FAC1004 Tutorial 6 — Inverse Trigonometric Functions
Centre for Foundation Studies in Science
University of Malaya
FAC1004 Advanced Mathematics II, 2025/2026
Question 1
Consider two inverse trigonometric functions:
$$f_1(x) = \tan^{-1} x \quad \text{and} \quad f_2(x) = \cos^{-1} 3x$$
State the domain for each of $f_1(x)$ and $f_2(x)$. Hence, state the domain of the function $g(x) = f_1(x) - f_2(x)$.
Question 2
Given that $\theta = \tan^{-1}\left(\frac{3}{4}\right)$, find the exact values of $\sin \theta$, $\cos \theta$, $\cot \theta$, $\sec \theta$ and $\csc \theta$.
Question 3
Given that $\theta = \sec^{-1}(2\sqrt{6})$, find the exact values of $\sin \theta$, $\cos \theta$, $\cot \theta$, $\sec \theta$ and $\csc \theta$.
Question 4
Evaluate the exact value for following expressions.
[Hint: Refer to the list of trigonometric identities]
(a) $\sin\left(2\tan^{-1} 3\right)$
(b) $\cos\left(\sin^{-1} \frac{3}{5} + \sec^{-1} 2\right)$
(c) $\tan\left(\frac{\pi}{4} + \cot^{-1} 5\right)$
(d) $\sin\left(\tan^{-1} \sqrt{3} + \cos^{-1} \frac{1}{\sqrt{2}}\right)$
(e) $\sin\left(\sec^{-1}\left(\frac{2}{\sqrt{3}}\right)\right)$
(f) $\cos\left(2\sin^{-1}\left(\frac{3}{5}\right) + \frac{\pi}{2}\right)$
(g) $\cos\left(\tan^{-1}(3) - \csc^{-1}\left(\frac{3}{\sqrt{5}}\right)\right)$
(h) $\csc(\sec^{-1} 3) + \tan\left(\cos^{-1} \frac{1}{2}\right)$
Question 5
Simplify the following and show the valid interval for $x$ as follows:
(a) $\cos\left(\sin^{-1}\left(\frac{x-1}{x}\right)\right)$ valid for $x \geq 2$
(b) $\sin\left(\cos^{-1}\left(\sqrt{\frac{x+1}{x^2}}\right)\right)$ valid for $x \leq -1$
Question 6
A camera is positioned $x$ feet from the base of a missile launching pad. If a missile of length $a$ feet is launched vertically, show that when the base of missile is $b$ feet above the camera lens, the angle $\theta$ subtended at the lens by the missile is:
$$\theta = \cot^{-1}\left(\frac{x}{a+b}\right) - \cot^{-1}\left(\frac{x}{b}\right)$$
Question 7
The law of cosine states that $a^2 = b^2 + c^2 - 2bc\cos\theta$ where $a$, $b$ and $c$ are lengths of the sides of a triangle and $\theta$ is the angle formed by sides $b$ and $c$.

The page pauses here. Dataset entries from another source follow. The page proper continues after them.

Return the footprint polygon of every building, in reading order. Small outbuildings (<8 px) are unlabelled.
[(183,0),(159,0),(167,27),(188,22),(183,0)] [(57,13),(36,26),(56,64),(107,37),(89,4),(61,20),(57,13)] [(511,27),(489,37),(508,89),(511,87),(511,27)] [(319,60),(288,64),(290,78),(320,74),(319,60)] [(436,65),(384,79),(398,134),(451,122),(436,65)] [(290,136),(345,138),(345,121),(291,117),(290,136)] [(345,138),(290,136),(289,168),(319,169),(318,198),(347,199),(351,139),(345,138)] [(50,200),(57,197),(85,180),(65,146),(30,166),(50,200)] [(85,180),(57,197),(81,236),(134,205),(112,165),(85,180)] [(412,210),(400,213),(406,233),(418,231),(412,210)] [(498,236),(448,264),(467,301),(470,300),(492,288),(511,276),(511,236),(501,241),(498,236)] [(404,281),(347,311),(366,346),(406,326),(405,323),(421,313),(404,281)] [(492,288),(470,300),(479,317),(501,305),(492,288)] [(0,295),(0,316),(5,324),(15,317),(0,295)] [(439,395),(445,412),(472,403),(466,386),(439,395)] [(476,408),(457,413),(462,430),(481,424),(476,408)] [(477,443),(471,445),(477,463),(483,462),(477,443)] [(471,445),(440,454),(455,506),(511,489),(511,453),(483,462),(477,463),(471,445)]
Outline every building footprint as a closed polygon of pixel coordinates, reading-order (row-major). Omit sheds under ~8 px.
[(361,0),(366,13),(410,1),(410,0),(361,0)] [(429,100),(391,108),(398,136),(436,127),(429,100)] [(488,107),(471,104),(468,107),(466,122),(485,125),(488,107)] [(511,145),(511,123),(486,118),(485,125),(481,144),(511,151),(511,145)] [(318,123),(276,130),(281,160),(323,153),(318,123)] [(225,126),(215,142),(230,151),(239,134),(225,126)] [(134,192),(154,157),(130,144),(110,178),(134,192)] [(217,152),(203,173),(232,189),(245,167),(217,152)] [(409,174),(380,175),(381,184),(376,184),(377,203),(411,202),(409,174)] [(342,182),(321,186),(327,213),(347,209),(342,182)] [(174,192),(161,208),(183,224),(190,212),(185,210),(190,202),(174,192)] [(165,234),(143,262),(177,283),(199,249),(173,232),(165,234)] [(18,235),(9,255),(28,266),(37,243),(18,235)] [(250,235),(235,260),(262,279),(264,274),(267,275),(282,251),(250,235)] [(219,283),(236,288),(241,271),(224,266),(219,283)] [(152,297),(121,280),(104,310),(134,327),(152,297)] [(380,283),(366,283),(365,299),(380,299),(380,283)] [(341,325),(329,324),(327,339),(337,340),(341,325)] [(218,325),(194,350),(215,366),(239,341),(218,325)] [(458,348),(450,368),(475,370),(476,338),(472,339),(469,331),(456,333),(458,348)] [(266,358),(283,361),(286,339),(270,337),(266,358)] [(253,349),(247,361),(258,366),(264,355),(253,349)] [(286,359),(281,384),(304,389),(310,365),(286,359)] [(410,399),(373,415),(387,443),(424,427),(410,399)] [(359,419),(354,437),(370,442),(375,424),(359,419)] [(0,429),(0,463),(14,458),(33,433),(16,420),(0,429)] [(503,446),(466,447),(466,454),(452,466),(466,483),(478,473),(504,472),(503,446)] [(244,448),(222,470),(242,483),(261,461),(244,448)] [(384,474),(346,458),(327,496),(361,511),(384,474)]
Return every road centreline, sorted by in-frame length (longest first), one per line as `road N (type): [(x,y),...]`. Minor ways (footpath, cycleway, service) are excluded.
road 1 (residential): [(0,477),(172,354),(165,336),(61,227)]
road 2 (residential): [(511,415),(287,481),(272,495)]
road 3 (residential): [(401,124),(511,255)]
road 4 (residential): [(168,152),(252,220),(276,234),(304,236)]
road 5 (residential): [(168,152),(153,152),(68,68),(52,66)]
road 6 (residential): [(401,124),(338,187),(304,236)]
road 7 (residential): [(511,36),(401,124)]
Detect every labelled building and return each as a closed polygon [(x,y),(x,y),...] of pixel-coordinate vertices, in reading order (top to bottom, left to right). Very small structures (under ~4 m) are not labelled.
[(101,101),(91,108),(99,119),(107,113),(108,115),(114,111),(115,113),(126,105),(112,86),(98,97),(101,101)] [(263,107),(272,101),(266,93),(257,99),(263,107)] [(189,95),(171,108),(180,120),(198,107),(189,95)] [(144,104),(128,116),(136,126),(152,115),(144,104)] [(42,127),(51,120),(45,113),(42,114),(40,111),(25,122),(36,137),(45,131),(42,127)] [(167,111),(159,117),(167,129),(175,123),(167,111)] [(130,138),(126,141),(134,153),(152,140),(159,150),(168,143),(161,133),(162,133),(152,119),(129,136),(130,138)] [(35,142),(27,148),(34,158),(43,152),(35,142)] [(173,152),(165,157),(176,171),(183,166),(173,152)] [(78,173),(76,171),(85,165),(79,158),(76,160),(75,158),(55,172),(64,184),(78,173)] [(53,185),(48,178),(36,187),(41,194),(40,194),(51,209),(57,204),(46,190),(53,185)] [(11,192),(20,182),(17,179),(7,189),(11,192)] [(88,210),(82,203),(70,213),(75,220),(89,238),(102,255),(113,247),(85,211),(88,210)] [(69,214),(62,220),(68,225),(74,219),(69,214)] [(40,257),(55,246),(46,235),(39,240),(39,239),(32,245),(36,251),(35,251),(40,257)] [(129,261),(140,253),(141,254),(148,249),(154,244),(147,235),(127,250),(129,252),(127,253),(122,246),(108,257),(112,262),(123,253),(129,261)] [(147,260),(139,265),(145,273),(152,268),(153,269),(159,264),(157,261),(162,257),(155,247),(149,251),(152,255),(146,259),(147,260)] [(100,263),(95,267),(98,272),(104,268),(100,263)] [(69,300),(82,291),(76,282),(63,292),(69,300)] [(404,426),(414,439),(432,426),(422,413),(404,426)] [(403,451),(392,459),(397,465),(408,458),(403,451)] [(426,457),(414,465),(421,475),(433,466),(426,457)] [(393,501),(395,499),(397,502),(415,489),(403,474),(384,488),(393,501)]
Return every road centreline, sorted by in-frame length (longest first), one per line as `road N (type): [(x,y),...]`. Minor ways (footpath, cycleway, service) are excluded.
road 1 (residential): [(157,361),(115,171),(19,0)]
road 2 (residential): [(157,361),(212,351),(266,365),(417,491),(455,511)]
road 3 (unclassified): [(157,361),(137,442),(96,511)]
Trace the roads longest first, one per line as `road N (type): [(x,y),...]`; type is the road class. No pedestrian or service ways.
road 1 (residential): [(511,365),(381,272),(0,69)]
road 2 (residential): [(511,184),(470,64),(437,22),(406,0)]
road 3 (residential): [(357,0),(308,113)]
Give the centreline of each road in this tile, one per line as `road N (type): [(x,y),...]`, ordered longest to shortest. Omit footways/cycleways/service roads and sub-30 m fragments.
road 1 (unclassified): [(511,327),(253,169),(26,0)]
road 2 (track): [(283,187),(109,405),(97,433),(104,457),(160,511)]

Find $\theta$, to the nearest degree, for the triangle with $a = 4$, $b = 2$ and $c = 3$.
Key Concepts Covered
- Inverse Trigonometric Functions — arcsin, arccos, arctan, arcsec, arccsc, arccot
- Domain and Range — Restrictions on inverse trig functions
- Right Triangle Method — Finding exact values
- Trigonometric Identities — Compound angles, double angles
- Law of Cosines — Applications in geometry
- Angle Subtended — Physical applications